Kinwest Corp. was also focused on the Bakken play, and Zabinsky says all of the company’s recent acquisitions have helped it not only in that particular area, but overall. “In aggregate, TriStar has closed all of its recently announced deals and is producing over 20,000 boe per day,” he says. The company’s production is split almost equally between its holdings in Alberta and Saskatchewan, with approximately 10,000 boe/d being produced in each province.

Strong Assets
The Bakken prospect is the most prominent of TriStar’s holdings, and the play and the company have a deeply integrated history. Zabinsky says the reason the StarPoint management team spun off Mission in the first place was to develop Bakken after the first three initial horizontal exploration wells were drilled by StarPoint.

“Mission Oil and Gas went on to very successfully exploit the Bakken play until its sale to Crescent Point in 2007,” he says. At the time, TriStar had been staying out of Mission’s way in the area. “We didn’t really compete with the Mission management team in developing the Bakken play,” Zabinsky says. Once Mission was acquired, however, TriStar moved in and built up its position. Because the company’s leadership was already familiar with Bakken due to its work under StarPoint, he adds, it was an easy transition for TriStar to make.

TriStar’s growth in the Bakken play has been rapid.  At the beginning of 2007, TriStar held only 11 net sections of the play, producing less than 50 boe/d.

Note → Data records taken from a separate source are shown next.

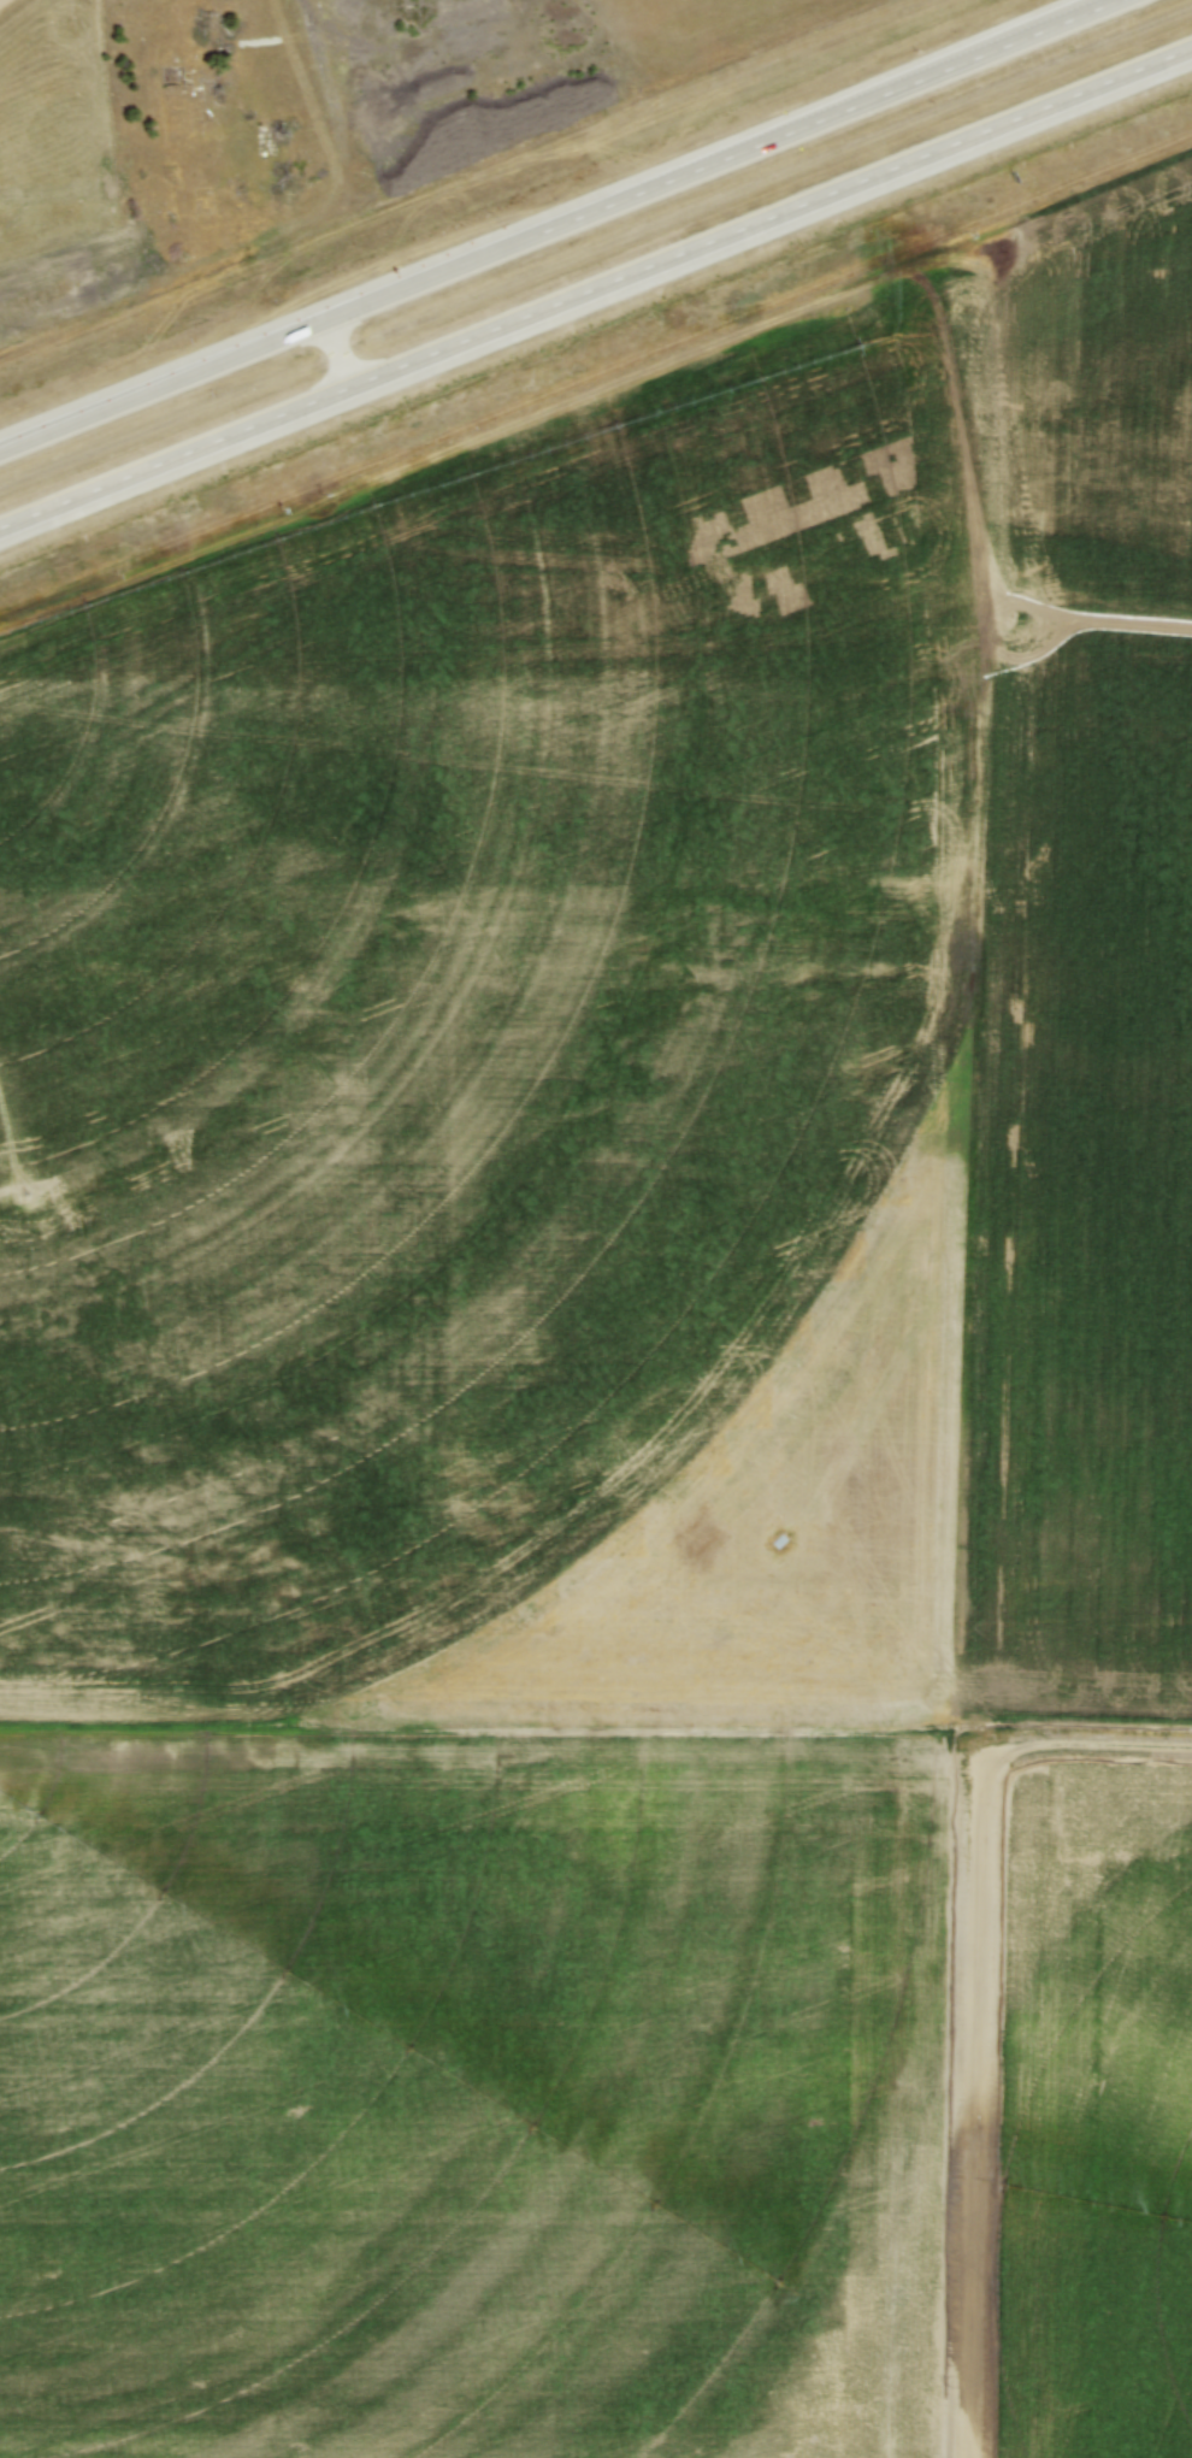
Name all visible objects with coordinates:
road: (564, 226)
road: (596, 289)
crop: (581, 1358)
airport runway: (974, 1732)
crop: (1095, 2117)

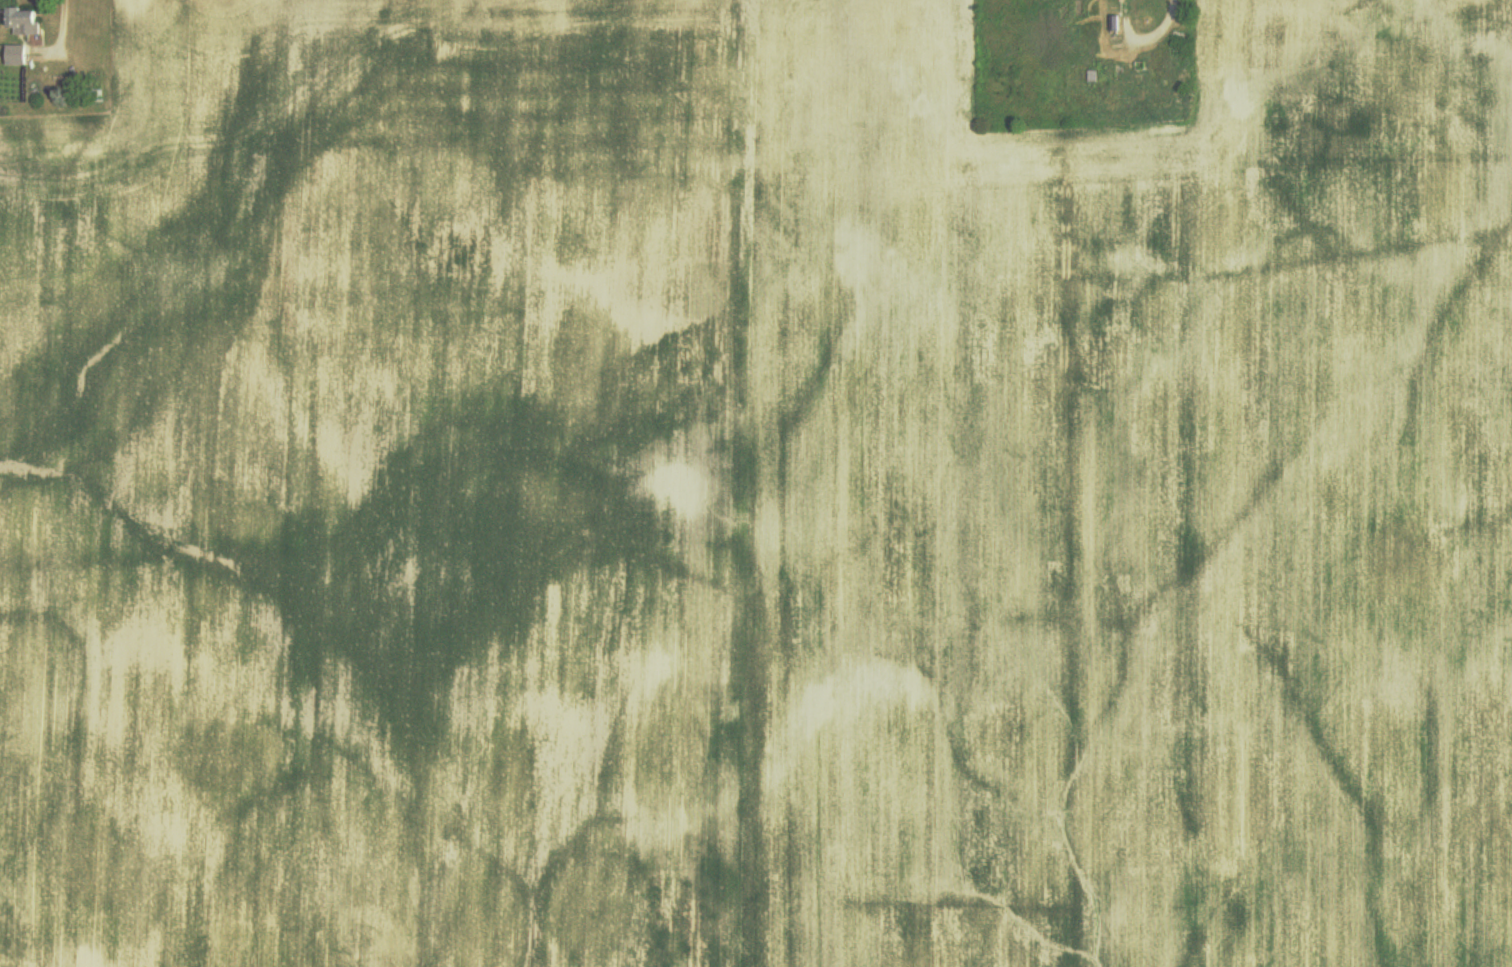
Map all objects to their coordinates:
building: (26, 24)
crop: (374, 491)
crop: (1126, 499)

Through various corporate and land acquisitions, however, TriStar has been able to build a portfolio of more than 120 net sections of land with production of more than 2,000 boe/d. Zabinsky says the company anticipates exiting 2008 at well over 3,000 boe/d of production from the Bakken play.
New Techniques
Strachan says TriStar has “dramatically” expanded the Bakken since it began in earnest at the start of 2007. He gives much of the credit for the play’s significant production to TriStar’s dedication to improving the technology it uses on the site.

“Essentially, what we’ve seen in the last year on the play is a two-fold increase in production in the wells that we are drilling … and a lot of that is being driven by the changing technology,” Strachan says.

Fracturing technology continues to evolve rapidly and has played a major part in increasing the production in the Bakken.

“What we were doing was testing a new technology concept here, drilling horizontal wells and fracing them, and that really wasn’t being done in Canada,” Strachan says. “That’s something that TriStar, dating back to our StarPoint days, was on the forefront of.”